We ran a head-to-head A/B comparison against a traditional flat vector database (semantic search + FTS5 hybrid) on a production dataset of **1,600+ embedded records** from an AI agent's knowledge base -- spanning hardware docs, software architecture, research notes, session logs, and personal knowledge.

### Results

| Metric              | Flat Vector DB | OnionDB          |
|---------------------|----------------|------------------|
| Avg query latency   | 8,024ms        | **541ms**        |
| Speed               | 1x             | **14.8x faster** |
| Avg Jaccard overlap | --             | **7%**           |

**93% of results are unique to OnionDB** (Jaccard overlap = 7%) — meaning the flat database missed them entirely. This is a **diversity metric**: OnionDB surfaces records that flat search buries because they're at lower importance levels. Different from recall@10 above, which measures projection quality.

### Per-query detail (15 queries across diverse topics)
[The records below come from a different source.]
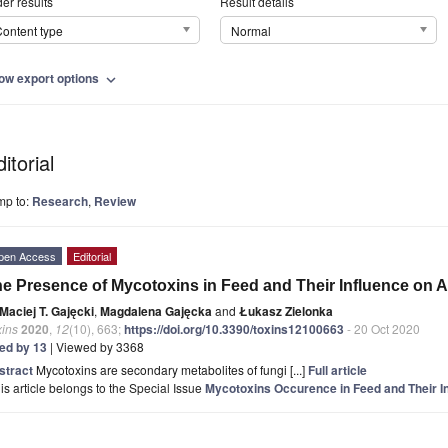
er results
Result details
ontent type
Normal
ow export options
expand_more
itorial
mp to:
Research
,
Review
pen Access
Editorial
e Presence of Mycotoxins in Feed and Their Influence on A
Maciej T. Gajęcki
,
Magdalena Gajęcka
and
Łukasz Zielonka
xins
2020
,
12
(10), 663;
https://doi.org/10.3390/toxins12100663
- 20 Oct 2020
ted by 13
| Viewed by 3368
stract
Mycotoxins are secondary metabolites of fungi [...]
Full article
is article belongs to the Special Issue
Mycotoxins Occurence in Feed and Their I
| Query topic                 | Overlap | Shared | Unique to OnionDB |
|-----------------------------|---------|--------|-------------------|
| Hardware specs              |   0%    |   0    |        10         |
| System architecture         |   0%    |   0    |        10         |
| Game simulation             |   0%    |   0    |        10         |
| Inter-process communication |  18%    |   3    |         7         |
| ML embeddings               |   5%    |   1    |         9         |
| OS configuration            |   0%    |   0    |        10         |
| Database internals          |  11%    |   2    |         8         |
| Error handling              |   5%    |   1    |         9         |
| Optimization algorithms     |   5%    |   1    |         9         |
| Protocol design             |   0%    |   0    |        10         |
| Networking                  |  25%    |   4    |         6         |
| Model retraining            |   0%    |   0    |        10         |
| Math/geometry               |  25%    |   4    |         6         |
| System monitoring           |   0%    |   0    |        10         |
| Data consolidation          |  11%    |   2    |         8         |

### Why the difference?

Flat vector databases rank by cosine similarity alone. OnionDB's geometric structure means records at different importance levels get equal representation through the GRF drill. A "trivial" record that's semantically close can appear alongside a "core" record on the same topic -- something flat search buries under higher-scored results.

**Verdict: OnionDB doesn't replace flat search -- it surfaces what flat search misses.**

## License

MIT -- do whatever you want with it.